--- MATERIAL PROVIDED ---

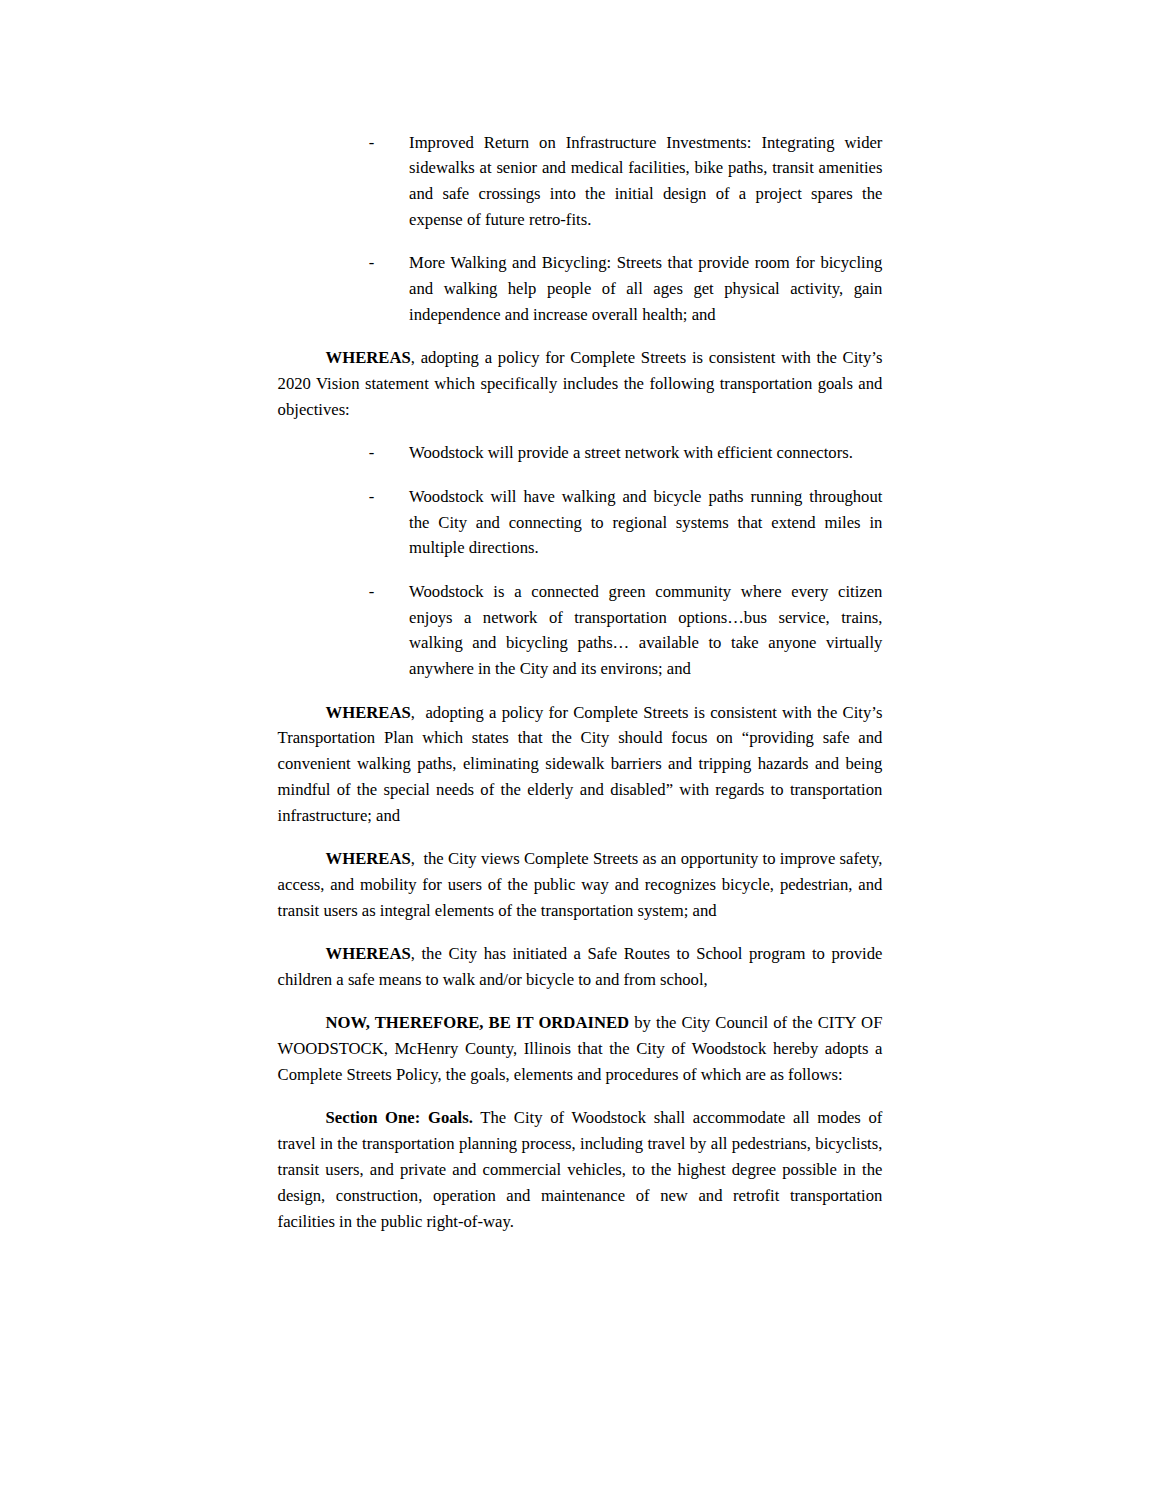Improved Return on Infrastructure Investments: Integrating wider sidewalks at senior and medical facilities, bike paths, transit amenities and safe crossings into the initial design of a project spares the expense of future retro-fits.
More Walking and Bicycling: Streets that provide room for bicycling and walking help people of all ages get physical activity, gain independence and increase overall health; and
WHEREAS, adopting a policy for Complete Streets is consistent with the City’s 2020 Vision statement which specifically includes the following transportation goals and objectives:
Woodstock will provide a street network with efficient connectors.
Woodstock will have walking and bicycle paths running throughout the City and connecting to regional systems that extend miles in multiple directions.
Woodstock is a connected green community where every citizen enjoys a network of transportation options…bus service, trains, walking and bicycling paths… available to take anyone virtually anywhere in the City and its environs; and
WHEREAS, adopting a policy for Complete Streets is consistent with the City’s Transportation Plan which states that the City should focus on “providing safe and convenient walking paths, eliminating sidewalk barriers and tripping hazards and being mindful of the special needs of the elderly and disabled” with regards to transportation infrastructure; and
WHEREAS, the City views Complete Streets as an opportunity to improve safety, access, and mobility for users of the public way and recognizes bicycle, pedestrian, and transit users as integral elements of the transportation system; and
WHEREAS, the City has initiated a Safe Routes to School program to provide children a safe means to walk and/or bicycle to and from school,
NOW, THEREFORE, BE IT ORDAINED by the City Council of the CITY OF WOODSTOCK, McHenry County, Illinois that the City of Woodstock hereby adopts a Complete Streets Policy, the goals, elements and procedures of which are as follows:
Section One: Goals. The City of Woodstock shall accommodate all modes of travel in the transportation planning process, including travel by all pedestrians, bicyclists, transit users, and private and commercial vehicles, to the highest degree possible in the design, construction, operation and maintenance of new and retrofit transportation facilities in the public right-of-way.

---
--- MATERIAL PROVIDED ---

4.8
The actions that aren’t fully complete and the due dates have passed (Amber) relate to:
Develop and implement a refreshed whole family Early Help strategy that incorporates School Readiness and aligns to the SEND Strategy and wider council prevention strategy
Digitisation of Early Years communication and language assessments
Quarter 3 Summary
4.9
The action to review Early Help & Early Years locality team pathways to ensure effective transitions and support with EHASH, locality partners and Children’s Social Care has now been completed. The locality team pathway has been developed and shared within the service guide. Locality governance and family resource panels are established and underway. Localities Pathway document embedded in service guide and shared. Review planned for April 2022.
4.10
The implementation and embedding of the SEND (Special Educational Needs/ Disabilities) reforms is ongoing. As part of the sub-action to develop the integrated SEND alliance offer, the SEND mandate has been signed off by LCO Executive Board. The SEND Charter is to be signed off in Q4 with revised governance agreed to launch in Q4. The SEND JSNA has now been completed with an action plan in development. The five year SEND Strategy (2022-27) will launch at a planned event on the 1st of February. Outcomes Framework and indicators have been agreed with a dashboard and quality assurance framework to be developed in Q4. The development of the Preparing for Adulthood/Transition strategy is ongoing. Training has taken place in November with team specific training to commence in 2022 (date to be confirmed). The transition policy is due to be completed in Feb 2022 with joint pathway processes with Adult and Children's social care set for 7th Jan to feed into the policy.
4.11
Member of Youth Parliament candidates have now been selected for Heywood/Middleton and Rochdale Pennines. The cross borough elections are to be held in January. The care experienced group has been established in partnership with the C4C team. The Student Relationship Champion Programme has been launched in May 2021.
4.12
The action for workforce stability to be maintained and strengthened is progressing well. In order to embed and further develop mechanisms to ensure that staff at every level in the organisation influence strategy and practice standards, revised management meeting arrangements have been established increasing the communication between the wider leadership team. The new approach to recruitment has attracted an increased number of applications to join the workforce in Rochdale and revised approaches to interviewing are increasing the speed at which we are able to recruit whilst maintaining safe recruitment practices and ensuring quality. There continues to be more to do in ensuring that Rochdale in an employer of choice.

---
--- MATERIAL PROVIDED ---

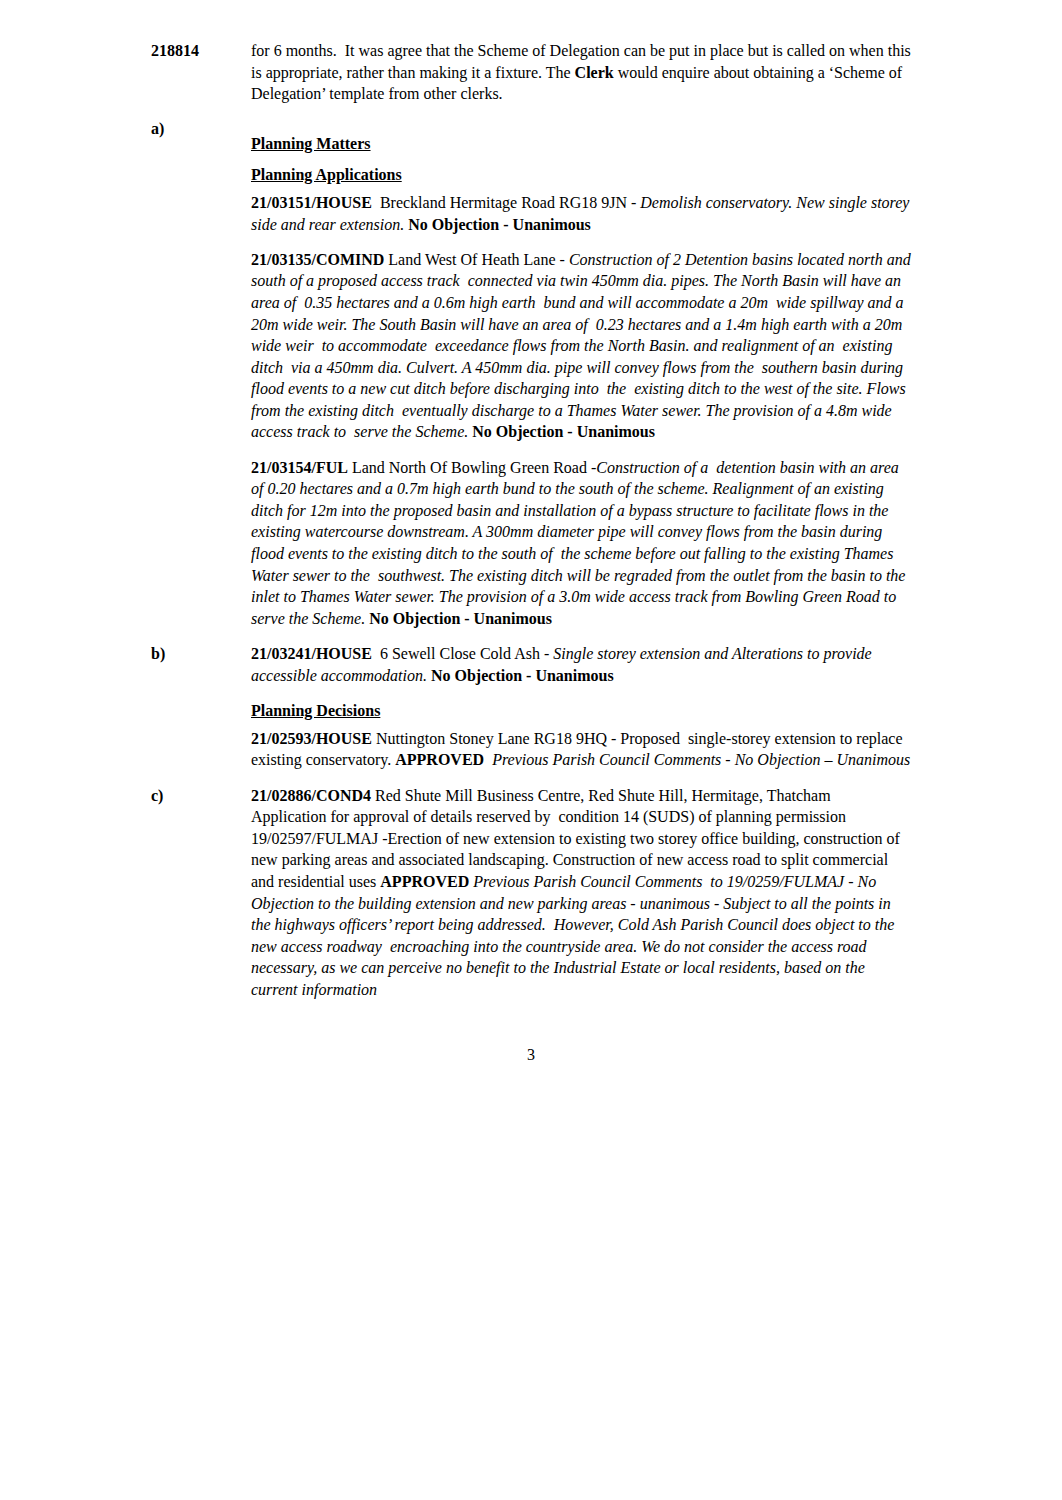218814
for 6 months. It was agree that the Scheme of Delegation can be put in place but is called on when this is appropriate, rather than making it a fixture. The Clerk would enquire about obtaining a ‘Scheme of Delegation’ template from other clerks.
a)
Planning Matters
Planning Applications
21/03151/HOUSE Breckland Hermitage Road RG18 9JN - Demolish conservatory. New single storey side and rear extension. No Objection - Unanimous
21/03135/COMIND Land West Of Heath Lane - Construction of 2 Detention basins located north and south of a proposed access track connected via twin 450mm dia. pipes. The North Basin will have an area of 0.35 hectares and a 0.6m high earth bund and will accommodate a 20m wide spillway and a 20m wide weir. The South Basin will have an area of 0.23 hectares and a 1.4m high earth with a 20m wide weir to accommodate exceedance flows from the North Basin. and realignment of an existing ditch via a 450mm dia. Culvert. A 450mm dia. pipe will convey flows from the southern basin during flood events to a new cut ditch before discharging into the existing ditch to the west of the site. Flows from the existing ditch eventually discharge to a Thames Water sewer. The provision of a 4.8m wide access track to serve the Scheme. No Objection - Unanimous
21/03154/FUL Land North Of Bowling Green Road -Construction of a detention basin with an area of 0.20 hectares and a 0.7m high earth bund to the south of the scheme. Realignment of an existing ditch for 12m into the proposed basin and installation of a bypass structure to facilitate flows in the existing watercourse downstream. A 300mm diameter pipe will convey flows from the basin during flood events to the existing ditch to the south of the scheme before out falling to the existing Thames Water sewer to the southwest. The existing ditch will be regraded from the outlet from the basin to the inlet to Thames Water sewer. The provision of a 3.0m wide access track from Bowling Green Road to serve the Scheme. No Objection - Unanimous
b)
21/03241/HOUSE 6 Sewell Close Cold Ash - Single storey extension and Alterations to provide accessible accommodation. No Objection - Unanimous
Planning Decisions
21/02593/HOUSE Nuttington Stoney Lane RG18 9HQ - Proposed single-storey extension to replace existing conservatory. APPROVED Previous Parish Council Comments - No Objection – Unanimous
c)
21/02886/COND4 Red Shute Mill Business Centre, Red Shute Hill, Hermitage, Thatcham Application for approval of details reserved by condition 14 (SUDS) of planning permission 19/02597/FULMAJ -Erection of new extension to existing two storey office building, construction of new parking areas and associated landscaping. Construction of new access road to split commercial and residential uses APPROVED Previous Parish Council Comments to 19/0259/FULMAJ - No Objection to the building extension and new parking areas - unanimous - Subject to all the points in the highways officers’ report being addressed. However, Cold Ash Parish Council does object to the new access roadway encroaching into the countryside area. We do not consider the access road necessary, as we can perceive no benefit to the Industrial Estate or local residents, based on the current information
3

---

**TASK STATEMENT:**
Each line above where the word "developed" occurs should be copied out.

**SOLUTION TO THIS EXERCISE:**
The action to review Early Help & Early Years locality team pathways to ensure effective transitions and support with EHASH, locality partners and Children’s Social Care has now been completed. The locality team pathway has been developed and shared within the service guide. Locality governance and family resource panels are established and underway. Localities Pathway document embedded in service guide and shared. Review planned for April 2022.
The implementation and embedding of the SEND (Special Educational Needs/ Disabilities) reforms is ongoing. As part of the sub-action to develop the integrated SEND alliance offer, the SEND mandate has been signed off by LCO Executive Board. The SEND Charter is to be signed off in Q4 with revised governance agreed to launch in Q4. The SEND JSNA has now been completed with an action plan in development. The five year SEND Strategy (2022-27) will launch at a planned event on the 1st of February. Outcomes Framework and indicators have been agreed with a dashboard and quality assurance framework to be developed in Q4. The development of the Preparing for Adulthood/Transition strategy is ongoing. Training has taken place in November with team specific training to commence in 2022 (date to be confirmed). The transition policy is due to be completed in Feb 2022 with joint pathway processes with Adult and Children's social care set for 7th Jan to feed into the policy.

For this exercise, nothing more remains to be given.